Ford-LTW2016_DriveBehaviour_01-2-2A smartphone app rates the drivers' beliefs over the class of each day and assigns a rating for each solar day, plus a graph showing their operation over time. Ford plant a driver's score tended to vary from twenty-four hours to day, often in response to traffic conditions and routes driven.

The driver's long-term score (collected over weeks or months) provides the opportunity to reward the driver with more favorable rates on insurance, or mayhap lower rates on rental cars or machine-sharing programs, such as Ford's Go Ride project.

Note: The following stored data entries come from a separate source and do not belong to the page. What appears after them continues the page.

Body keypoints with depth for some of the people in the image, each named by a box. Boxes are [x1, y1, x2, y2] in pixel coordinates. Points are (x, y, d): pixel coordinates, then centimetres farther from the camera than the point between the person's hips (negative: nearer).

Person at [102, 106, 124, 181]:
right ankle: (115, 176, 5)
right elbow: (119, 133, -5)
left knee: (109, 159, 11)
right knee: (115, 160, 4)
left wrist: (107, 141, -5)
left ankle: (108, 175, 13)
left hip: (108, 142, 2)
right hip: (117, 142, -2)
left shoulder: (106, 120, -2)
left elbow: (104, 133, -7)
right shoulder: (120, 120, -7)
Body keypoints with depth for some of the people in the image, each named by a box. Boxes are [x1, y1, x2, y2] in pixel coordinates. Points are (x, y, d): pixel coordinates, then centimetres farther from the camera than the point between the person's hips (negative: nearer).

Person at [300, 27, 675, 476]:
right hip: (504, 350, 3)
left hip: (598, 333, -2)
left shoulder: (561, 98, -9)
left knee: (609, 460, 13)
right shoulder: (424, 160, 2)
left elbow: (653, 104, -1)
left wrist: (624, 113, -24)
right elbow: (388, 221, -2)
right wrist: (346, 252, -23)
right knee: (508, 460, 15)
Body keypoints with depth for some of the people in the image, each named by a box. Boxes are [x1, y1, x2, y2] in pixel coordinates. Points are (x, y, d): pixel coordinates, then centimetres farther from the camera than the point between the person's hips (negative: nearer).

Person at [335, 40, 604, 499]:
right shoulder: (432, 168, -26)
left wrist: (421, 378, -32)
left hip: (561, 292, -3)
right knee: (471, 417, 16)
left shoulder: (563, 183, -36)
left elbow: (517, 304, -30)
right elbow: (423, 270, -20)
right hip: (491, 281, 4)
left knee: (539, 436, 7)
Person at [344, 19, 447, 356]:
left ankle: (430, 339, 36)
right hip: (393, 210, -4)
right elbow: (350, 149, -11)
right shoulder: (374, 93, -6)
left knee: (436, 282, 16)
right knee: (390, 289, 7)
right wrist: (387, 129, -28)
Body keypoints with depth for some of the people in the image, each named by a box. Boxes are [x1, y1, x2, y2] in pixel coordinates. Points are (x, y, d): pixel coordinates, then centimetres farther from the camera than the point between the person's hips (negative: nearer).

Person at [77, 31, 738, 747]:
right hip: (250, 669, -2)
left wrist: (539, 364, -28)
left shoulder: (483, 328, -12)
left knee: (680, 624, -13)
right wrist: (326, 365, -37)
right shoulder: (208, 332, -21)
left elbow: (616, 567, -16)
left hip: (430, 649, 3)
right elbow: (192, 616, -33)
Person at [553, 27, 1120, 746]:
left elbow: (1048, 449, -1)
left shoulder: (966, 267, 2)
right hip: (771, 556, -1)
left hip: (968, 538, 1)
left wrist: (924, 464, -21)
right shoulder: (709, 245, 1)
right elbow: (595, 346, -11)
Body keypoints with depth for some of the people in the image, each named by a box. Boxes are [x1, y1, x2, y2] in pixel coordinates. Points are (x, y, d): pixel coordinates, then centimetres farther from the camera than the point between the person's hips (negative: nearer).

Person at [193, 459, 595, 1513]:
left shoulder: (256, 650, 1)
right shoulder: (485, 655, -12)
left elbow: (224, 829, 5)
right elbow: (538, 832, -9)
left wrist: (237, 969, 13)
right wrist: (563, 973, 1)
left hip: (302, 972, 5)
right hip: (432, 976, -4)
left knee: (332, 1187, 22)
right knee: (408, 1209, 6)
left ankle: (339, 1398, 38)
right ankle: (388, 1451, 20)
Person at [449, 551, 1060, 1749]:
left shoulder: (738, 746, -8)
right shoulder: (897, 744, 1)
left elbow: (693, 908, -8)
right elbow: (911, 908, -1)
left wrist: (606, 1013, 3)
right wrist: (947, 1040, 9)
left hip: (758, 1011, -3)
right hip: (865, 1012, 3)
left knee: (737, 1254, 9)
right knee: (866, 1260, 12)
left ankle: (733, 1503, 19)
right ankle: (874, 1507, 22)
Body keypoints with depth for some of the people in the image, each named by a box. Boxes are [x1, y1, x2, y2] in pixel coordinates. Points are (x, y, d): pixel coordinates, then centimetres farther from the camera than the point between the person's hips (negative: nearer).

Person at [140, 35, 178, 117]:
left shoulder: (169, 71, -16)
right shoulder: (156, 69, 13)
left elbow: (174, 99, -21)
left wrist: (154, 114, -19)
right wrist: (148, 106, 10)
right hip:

What Ford is doing parallels the commuter trackers such as Progressive Snapshot from Progressive Insurance. Both use a module that plugs into the OBD-Two (onboard diagnostics) connector and both track driver behavior. Ford's work is currently a research project that delves deeper into the fundamentals of behavior (no encephalon-moving ridge scanning headbands at Progressive). Both aim to meliorate your driving, and Progressive to do and so through the carrot-and-stick of insurance rates as well equally an insistent beep if you brake besides hard. The Snapshot monitor also deducts for driving at dangerous belatedly dark or early morning hours. Like the Ford experiment, it also tracks location, merely doesn't utilise that in calculating rates — in part because it gets into the touchy outcome of whether geo-tracking is a course of redlining with its racial overtones.

Ford was demonstrating the Smart Beliefs Project this week at London Applied science Week.